There are a variety of theories that attempt to explain voter behavior around the world. One contends that the economy is the determinant factor in elections. Researchers affiliated with the Unicamp-led project take other contextual variables into consideration, like socioeconomic structures; while they do not ignore the weight of the economy and the role of institutions, they also contemplate approaches that recognize the impact of different levels of social reality on individual political behavior.
“Generally speaking, the economy is an extremely important factor behind voter behavior, but in itself it cannot account for the different choices voters make,” says Bruno Bolognesi, researcher with both the Research Group on Brazilian Political Sociology, of the Federal University of Paraná (Nusp/UFPR), and the Research Group on Latin American Political Parties (Nepla/UFSCar). “Various factors have to be investigated.” Meneguello calls attention to another issue: “We’re working with individual data, with people’s perceptions.
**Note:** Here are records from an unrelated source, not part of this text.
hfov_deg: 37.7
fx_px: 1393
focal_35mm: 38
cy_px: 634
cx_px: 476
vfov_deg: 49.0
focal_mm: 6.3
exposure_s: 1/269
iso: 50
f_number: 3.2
If voters feel the economy is doing well, they vote for government leader X. If it’s doing poorly, they think: ‘I’m going to lose my job; I don’t have any economic prospects’, and they vote for candidate Y. But it’s not just that. People have political ideologies, beliefs, and values.”
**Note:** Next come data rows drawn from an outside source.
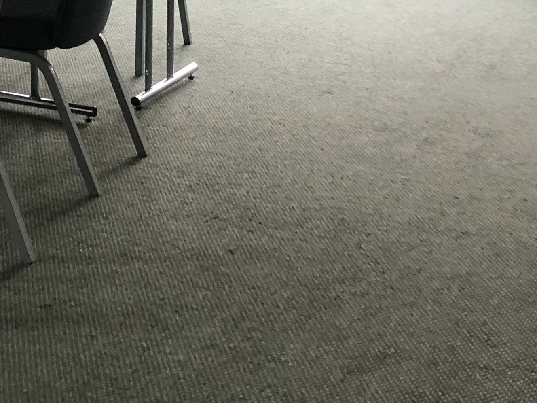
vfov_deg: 16.5
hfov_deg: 21.9
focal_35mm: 85
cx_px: -40
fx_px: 1319
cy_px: -106
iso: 64
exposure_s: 1/15
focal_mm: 4
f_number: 1.8
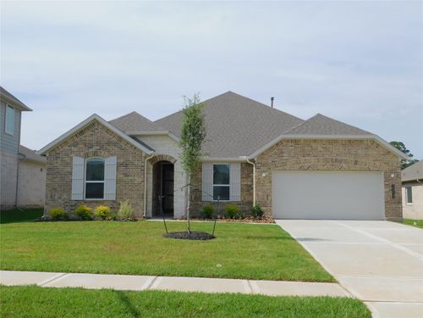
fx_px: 440
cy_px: 159
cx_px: 212
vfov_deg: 39.7
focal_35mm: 36
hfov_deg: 51.4
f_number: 3.5
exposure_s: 1/1500
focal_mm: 6.3
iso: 125
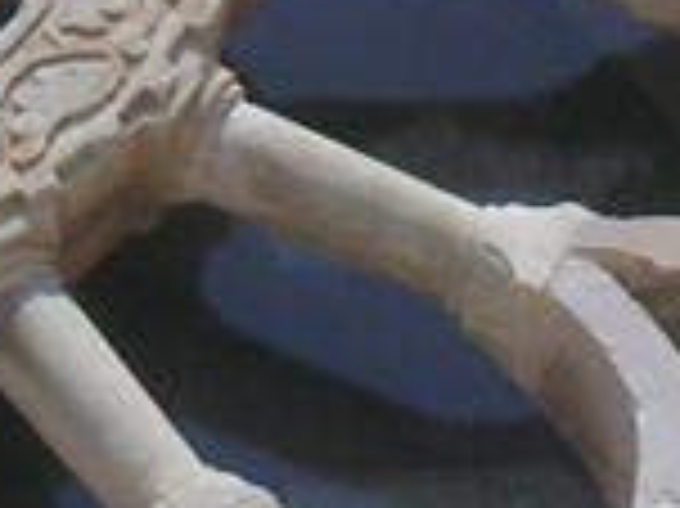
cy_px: -207
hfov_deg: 2.5
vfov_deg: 1.9
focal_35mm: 779
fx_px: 15291
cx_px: -68
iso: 50
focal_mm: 17.4
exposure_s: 1/754
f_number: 4.9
According to Valeriano Ferreira Costa, this observation holds even truer because the elections came at a time of political polarization. “The economy matters, but so do ideological and party identification. In 2014, for example, why did so many people vote for Aécio Neves [who received 48.35% of the vote], if the economy was apparently doing well then under [President] Dilma [Rousseff]? In 2006, given the ‘mensalão’ vote-buying scandal, why did so many people re-elect Lula?” the researcher asks. “After all, the vote expresses the voter’s opinion. For a long time, in the 1970s, democratic studies only looked at socioeconomic indicators—which explain a lot but not everything. In the end, our public opinion research highlights this dimension: opinion matters.”
Project
The organization and functioning of representative politics in the State of São Paulo between 1994 and 2014 (nº 2012/19330-8); Grant Mechanism Thematic grant; Principal Investigator Rachel Meneguello (Cesop-Unicamp); Investment R$ 854,931.60 (FAPESP).